There is so much humanity in a film like Short Cuts that it is difficult to describe what happens without undermining its epic quality. I describe it as ‘epic’ for though it is a film rich in minutiae that deals with all occurrences small and still, it is as complex and surprising as life itself. I imagine watching it would be very much like picking a random stranger off the morning commute and going through their underwear drawer. What deviance lies behind the mundane, what pettiness goes on behind closed doors and what generosity and empathy can be found in such unexpected places? Take, for instance, the story of a Jazz singer and her cellist daughter (Annie Ross and Lori Singer), who would rather escape in booze and music than get to know each other. Or the story of the Finnigans (Andie MacDowell and Bruce Davison), so at a loss as to how their son (Zane Cassidy) could be hit by a car when they did everything to protect and love him – when they did everything, to their thinking, right. Altman films each of the interlocking stories with an intimate distance, often covering scenes with a roaming master shot over conventional coverage to put you in the moment, to sit you in the hospital lobby or in the Jazz club or any of the other dozens of locales filled with any of the twenty-two major characters, watching as these perfect strangers go through the motions of being inescapably human.
When the film was released, Altman got a lot of flack from Carver purists for what they thought was a too-liberal translation of the stories. Watching any of the informative, if slightly dry, Carver docs on the supplements disc gives you a sense that although these two artists never actually sat down with each other to hash out script ideas they were very much on the same page on the theme of luck and how waking up in the morning and hitting someone with your car amount to the same action in the plot of the everyday. There is also a feature-length making-of documentary, filled with candid moments from the actors and director and even Carver’s widow, Tess Gallagher, that shows what love the stories and characters were given, what empathy shown for these fictional people. The cast doesn’t have a weak link, and watching the actors’ interviews, you can tell that a lot of this has to do with their trust in Altman and the truth they found in Carver’s writings. This movie, it seemed, was more than a labour of love. It was a labour of respect and tribute to a writer who understood what it meant to wake up, go to work, go to bed and do it all again, facing the mean and the generous all in one breath.

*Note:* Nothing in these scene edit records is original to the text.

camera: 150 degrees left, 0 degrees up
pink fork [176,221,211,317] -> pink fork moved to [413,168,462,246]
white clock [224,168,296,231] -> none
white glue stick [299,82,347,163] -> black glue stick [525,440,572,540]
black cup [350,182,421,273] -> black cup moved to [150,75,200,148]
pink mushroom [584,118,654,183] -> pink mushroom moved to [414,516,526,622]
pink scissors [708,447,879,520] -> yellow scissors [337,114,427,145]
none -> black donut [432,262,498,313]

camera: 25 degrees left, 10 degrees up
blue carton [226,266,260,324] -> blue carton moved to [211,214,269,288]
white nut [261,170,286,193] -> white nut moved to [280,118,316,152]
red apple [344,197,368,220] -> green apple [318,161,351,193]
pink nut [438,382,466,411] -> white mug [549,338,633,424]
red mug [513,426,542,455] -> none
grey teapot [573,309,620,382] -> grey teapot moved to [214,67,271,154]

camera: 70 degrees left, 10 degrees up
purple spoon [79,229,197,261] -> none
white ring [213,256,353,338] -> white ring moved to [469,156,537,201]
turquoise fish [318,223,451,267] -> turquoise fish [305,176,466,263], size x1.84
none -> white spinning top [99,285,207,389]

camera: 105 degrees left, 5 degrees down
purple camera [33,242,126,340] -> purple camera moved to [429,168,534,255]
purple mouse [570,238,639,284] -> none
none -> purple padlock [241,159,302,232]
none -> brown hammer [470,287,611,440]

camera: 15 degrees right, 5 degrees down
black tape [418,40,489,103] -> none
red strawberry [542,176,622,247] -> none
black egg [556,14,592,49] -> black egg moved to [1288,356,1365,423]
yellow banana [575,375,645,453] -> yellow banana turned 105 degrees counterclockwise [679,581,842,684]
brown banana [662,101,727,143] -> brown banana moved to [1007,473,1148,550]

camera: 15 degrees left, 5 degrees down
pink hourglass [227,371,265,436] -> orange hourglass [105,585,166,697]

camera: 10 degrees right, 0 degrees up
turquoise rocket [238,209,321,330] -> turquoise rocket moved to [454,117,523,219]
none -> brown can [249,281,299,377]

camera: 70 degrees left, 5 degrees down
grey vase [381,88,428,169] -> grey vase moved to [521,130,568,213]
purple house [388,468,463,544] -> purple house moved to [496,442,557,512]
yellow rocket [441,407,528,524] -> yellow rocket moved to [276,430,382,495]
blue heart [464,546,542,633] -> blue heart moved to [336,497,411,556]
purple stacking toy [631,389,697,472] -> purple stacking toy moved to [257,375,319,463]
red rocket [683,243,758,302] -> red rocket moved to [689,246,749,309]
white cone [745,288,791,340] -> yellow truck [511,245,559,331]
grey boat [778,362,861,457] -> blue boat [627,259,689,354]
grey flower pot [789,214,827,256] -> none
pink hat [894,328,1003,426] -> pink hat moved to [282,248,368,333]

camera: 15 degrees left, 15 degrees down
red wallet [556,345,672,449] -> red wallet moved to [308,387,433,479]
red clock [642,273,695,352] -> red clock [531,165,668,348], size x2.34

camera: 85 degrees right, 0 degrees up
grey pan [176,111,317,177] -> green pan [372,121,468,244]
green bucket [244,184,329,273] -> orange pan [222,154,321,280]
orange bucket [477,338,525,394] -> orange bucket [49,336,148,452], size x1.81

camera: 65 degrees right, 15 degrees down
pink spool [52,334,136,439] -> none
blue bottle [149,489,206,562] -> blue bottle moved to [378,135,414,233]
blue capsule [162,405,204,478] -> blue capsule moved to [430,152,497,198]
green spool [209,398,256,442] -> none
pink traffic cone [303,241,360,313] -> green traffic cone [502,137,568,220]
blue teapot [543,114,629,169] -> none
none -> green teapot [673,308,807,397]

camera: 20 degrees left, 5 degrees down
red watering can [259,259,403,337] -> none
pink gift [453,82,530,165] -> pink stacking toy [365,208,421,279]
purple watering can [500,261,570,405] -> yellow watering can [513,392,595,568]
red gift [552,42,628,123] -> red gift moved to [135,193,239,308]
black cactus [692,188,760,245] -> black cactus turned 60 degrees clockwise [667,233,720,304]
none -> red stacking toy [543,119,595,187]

I think the greatest accomplishment of this film is how it seeks to surprise its viewers, not just with what happens but with where we place our loyalty. It is a credit to both Altman and Carver that we can watch these people, with their eccentric flaws and self-absorbed displays of affections, and still be in their corner when they are cruel or weak. Their lives are not our own but they function on the same laws, so there is never anything that is out-and-out inexplicable; things just happen to them and they react. In the introduction to the aforementioned book of stories, Altman writes that he could’ve made this film longer, that the characters and their lives and their stories could continue to fill a great many feature-length films. That he didn’t expand, that he ended where he did, gives us the opportunity to fill in the blanks and let these characters linger in possibility – and linger they do.